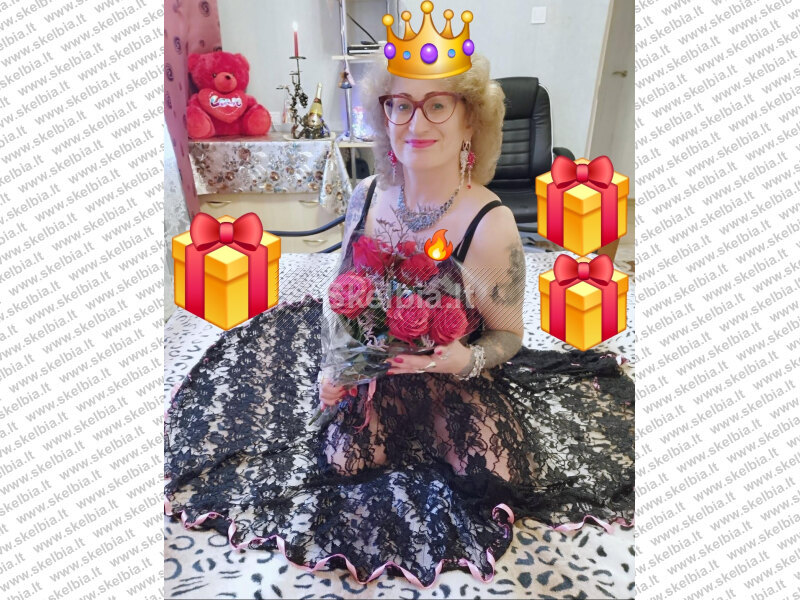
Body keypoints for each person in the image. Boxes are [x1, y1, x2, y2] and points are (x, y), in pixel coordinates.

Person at [165, 54, 634, 588]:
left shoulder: (490, 223)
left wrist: (465, 358)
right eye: (401, 105)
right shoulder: (365, 196)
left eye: (438, 105)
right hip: (372, 379)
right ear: (383, 115)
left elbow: (508, 335)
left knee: (489, 477)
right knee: (342, 465)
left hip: (451, 382)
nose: (416, 122)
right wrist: (335, 368)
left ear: (470, 120)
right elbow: (340, 297)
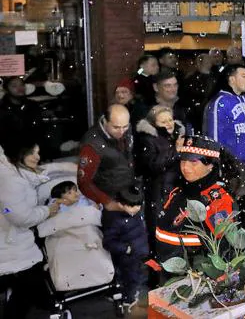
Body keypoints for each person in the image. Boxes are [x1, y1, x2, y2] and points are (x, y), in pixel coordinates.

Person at [78, 104, 148, 308]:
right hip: (113, 204)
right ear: (104, 121)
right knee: (123, 251)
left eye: (126, 127)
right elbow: (84, 182)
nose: (122, 132)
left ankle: (130, 286)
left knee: (135, 245)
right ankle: (125, 292)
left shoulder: (125, 132)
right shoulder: (92, 144)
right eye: (116, 127)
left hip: (130, 195)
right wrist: (109, 204)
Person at [0, 142, 61, 319]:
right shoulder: (8, 177)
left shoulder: (8, 168)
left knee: (29, 283)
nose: (37, 157)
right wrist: (47, 211)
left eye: (38, 152)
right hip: (12, 245)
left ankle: (47, 303)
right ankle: (49, 305)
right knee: (26, 289)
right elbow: (18, 216)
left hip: (11, 240)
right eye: (32, 153)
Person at [154, 136, 235, 265]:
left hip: (195, 277)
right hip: (167, 271)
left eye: (194, 162)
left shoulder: (217, 201)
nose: (185, 167)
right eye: (183, 160)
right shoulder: (178, 192)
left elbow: (224, 251)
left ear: (210, 165)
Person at [204, 64, 245, 232]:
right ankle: (234, 250)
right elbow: (212, 138)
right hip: (232, 169)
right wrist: (218, 168)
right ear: (231, 78)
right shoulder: (219, 102)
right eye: (244, 75)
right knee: (232, 213)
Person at [37, 182, 115, 293]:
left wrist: (96, 208)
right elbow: (49, 221)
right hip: (64, 234)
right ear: (60, 197)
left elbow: (96, 212)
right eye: (69, 193)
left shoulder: (85, 201)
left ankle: (99, 273)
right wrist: (57, 203)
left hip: (87, 232)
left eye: (75, 190)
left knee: (94, 249)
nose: (75, 194)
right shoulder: (56, 206)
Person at [134, 105, 185, 254]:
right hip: (157, 192)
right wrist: (175, 151)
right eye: (163, 122)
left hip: (176, 190)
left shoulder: (178, 135)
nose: (169, 124)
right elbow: (154, 166)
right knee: (158, 231)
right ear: (153, 124)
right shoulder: (147, 140)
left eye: (170, 119)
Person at [0, 76, 44, 158]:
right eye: (14, 86)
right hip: (9, 156)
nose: (19, 88)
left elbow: (39, 130)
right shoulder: (2, 108)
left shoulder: (32, 105)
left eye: (21, 85)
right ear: (6, 90)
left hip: (33, 153)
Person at [184, 53, 217, 131]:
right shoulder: (191, 79)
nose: (209, 62)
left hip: (211, 110)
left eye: (209, 60)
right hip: (197, 113)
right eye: (207, 61)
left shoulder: (216, 77)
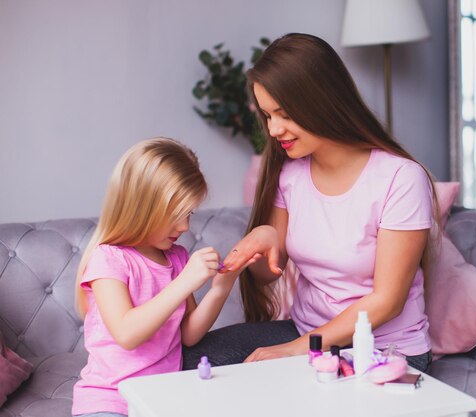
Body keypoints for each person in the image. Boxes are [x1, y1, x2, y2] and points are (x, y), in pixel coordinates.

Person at [183, 33, 439, 373]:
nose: (273, 130)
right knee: (186, 361)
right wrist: (263, 239)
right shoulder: (291, 176)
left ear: (322, 101)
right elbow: (265, 276)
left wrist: (294, 351)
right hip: (305, 334)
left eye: (283, 114)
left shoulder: (401, 178)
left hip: (383, 349)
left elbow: (387, 302)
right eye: (267, 116)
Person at [72, 138, 257, 417]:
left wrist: (221, 287)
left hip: (163, 396)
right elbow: (126, 334)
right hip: (111, 401)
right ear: (141, 207)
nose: (184, 226)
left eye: (189, 214)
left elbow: (189, 335)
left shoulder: (177, 257)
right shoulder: (109, 259)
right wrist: (185, 282)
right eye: (175, 215)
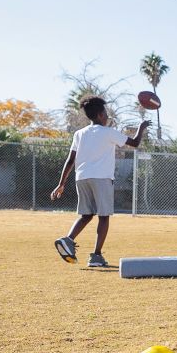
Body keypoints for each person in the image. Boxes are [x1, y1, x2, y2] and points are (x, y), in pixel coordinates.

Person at [50, 96, 150, 267]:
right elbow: (134, 143)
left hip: (81, 177)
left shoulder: (79, 134)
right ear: (100, 115)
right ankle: (96, 256)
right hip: (101, 178)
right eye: (105, 112)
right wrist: (141, 128)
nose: (107, 115)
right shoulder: (108, 132)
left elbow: (70, 159)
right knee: (104, 217)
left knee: (86, 215)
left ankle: (68, 239)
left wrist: (61, 183)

--

> EXERCISE DESCRIPTION: Could you set down, exactly as written, the lines above between the one holding "right eye: (183, 160)" and the one holding "right ear: (60, 197)", inclusive, and nothing more?

> ANSWER BELOW:
right eye: (183, 160)
right shoulder: (178, 192)
left elbow: (224, 251)
left ear: (210, 165)
Person at [204, 64, 245, 232]:
right ankle: (234, 250)
right elbow: (212, 138)
right hip: (232, 169)
right wrist: (218, 168)
right ear: (231, 78)
right shoulder: (219, 102)
right eye: (244, 75)
right knee: (232, 213)
Person at [37, 182, 115, 293]:
left wrist: (96, 208)
right elbow: (49, 221)
right hip: (64, 234)
right ear: (60, 197)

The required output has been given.